Nesse clima de prosperidade, já sob o reinado de Dom João V, “o Magnânimo”, surgiram na paisagem da metrópole palácios, conventos, monumentos e obras de arte. “O luxo da corte rivalizava-se com o das mais ricas monarquias europeias.” Um exemplo, citado por Laurentino, é o Palácio de Mafra, a cerca de 30 quilômetros de Lisboa, “um dos ícones dos tempos de glória e abundância do Império Colonial Português”.

“Mistura de palácio, igreja e convento, tinha 264 metros de fachada, 5200 portas e janelas e 114 sinos. O refeitório media cem metros de comprimento. Além dos aposentos da corte e dos seus serviçais, havia trezentas celas usadas para alojar centenas de frades. A sua construção levou 34 anos e chegou a mobilizar 45 000 homens. O mármore tinha vindo da Itália. A madeira, do Brasil. Ficou pronto em 1750, no auge a produção de outro e diamantes em Minas Gerais.” 

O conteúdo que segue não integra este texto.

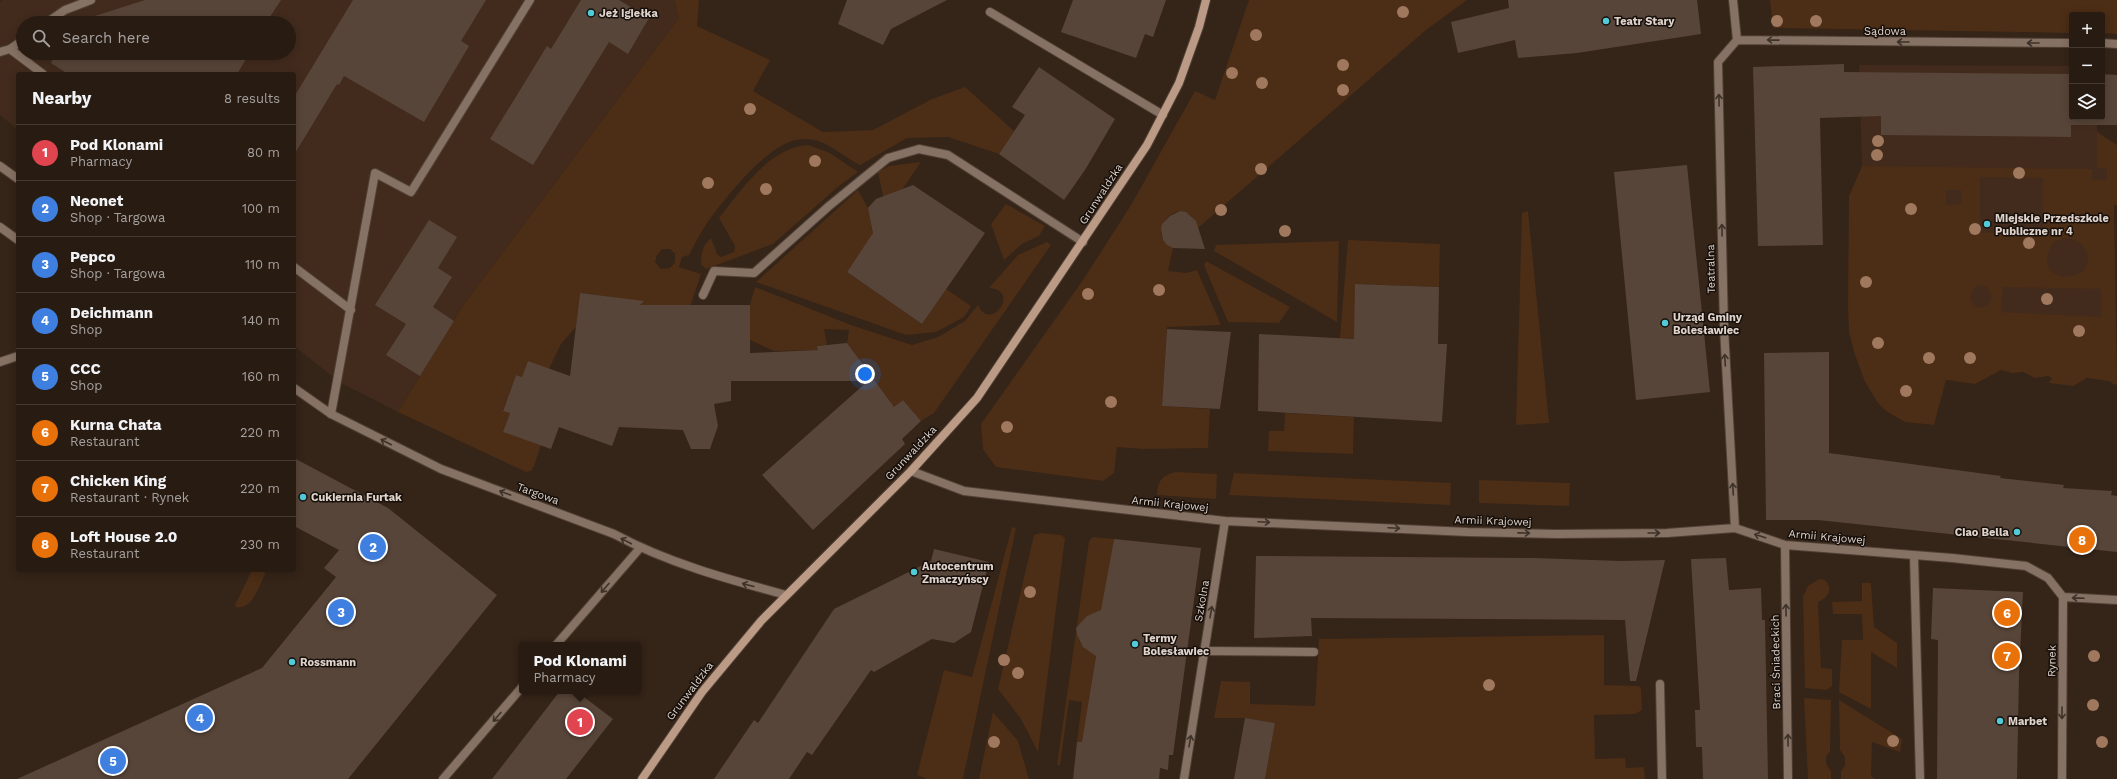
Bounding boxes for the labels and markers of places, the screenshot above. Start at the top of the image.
place label: Jeż Igiełka [599,7,658,20]
marker: Jeż Igiełka [586,8,596,18]
place label: Teatr Stary [1614,15,1675,28]
marker: Teatr Stary [1601,16,1611,26]
place label: Miejskie Przedszkole Publiczne nr 4 [1995,212,2109,238]
marker: Miejskie Przedszkole Publiczne nr 4 [1982,219,1992,229]
place label: Urząd Gminy Bolesławiec [1673,311,1743,337]
marker: Urząd Gminy Bolesławiec [1660,318,1670,328]
place label: Cukiernia Furtak [311,491,402,504]
marker: Cukiernia Furtak [298,492,308,502]
pin: 8 [2069,525,2095,555]
place label: Ciao Bella [1955,526,2010,539]
marker: Ciao Bella [2012,527,2022,537]
pin: 2 [360,532,386,562]
place label: Autocentrum Zmaczyńscy [922,560,994,586]
marker: Autocentrum Zmaczyńscy [909,567,919,577]
pin: 3 [328,597,354,627]
pin: 6 [1994,598,2020,628]
place label: Termy Bolesławiec [1143,632,1209,658]
marker: Termy Bolesławiec [1130,639,1140,649]
pin: 7 [1994,641,2020,671]
place label: Rossmann [300,656,356,669]
marker: Rossmann [287,657,297,667]
pin: 4 [187,703,213,733]
pin: 1 [567,707,593,737]
place label: Marbet [2008,715,2047,728]
marker: Marbet [1995,716,2005,726]
pin: 5 [100,746,126,776]

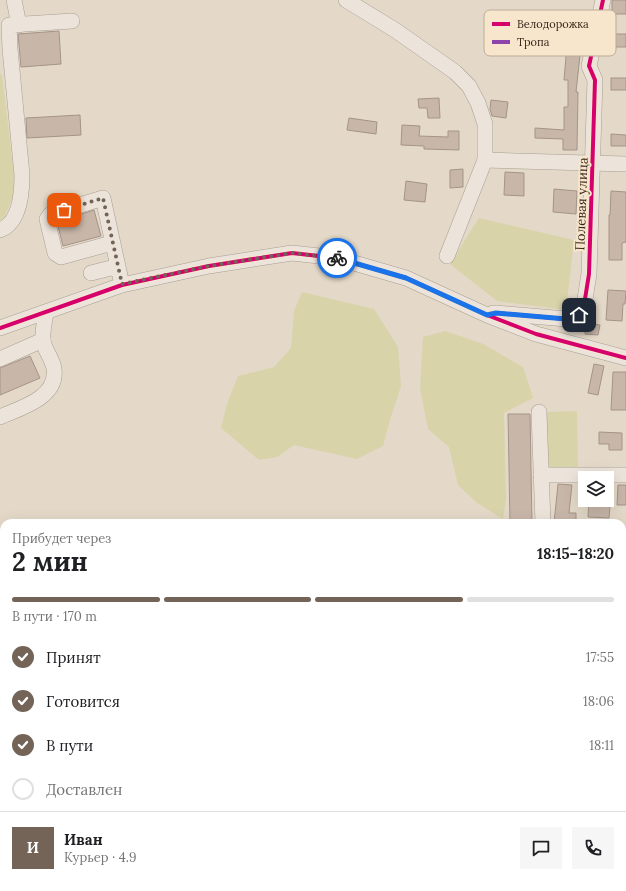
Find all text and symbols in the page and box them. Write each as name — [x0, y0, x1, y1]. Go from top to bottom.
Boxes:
legend — [484, 10, 616, 56]
text: Велодорожка — [517, 17, 589, 31]
text: Тропа — [517, 35, 550, 49]
street label: Полевая улица — [571, 157, 592, 251]
pin — [47, 193, 81, 227]
icon: bag — [53, 199, 75, 221]
courier — [317, 238, 357, 278]
icon: bike — [326, 247, 348, 269]
pin — [562, 298, 596, 332]
icon: home — [568, 304, 590, 326]
map controls — [578, 471, 614, 507]
button: layers — [578, 471, 614, 507]
text: Прибудет через — [12, 530, 111, 547]
text: 18:15–18:20 — [537, 544, 614, 563]
text: 2 мин — [12, 545, 88, 578]
text: В пути · 170 m — [12, 608, 97, 625]
icon: check — [12, 646, 34, 668]
text: Принят — [46, 648, 101, 667]
text: 17:55 — [586, 649, 614, 666]
icon: check — [12, 690, 34, 712]
text: Готовится — [46, 692, 120, 711]
text: 18:06 — [583, 693, 614, 710]
icon: check — [12, 734, 34, 756]
text: В пути — [46, 736, 93, 755]
text: 18:11 — [589, 737, 614, 754]
text: Доставлен — [46, 780, 122, 799]
button: chat — [520, 827, 562, 869]
button: phone — [572, 827, 614, 869]
text: Иван — [64, 830, 103, 849]
text: И — [27, 838, 39, 857]
text: Курьер · 4.9 — [64, 849, 136, 866]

Tudo sustentava-se no trabalho escravo no Brasil, resume Laurentino. “Tudo dependia do sangue e do suor africano, base e sustentáculo da economia colonial. Dele usufruíam mineradores, senhores de engenho, bispos, padres e missionários, oficiais e funcionários, tropeiros e comerciantes. Nada se fazia sem escravos.”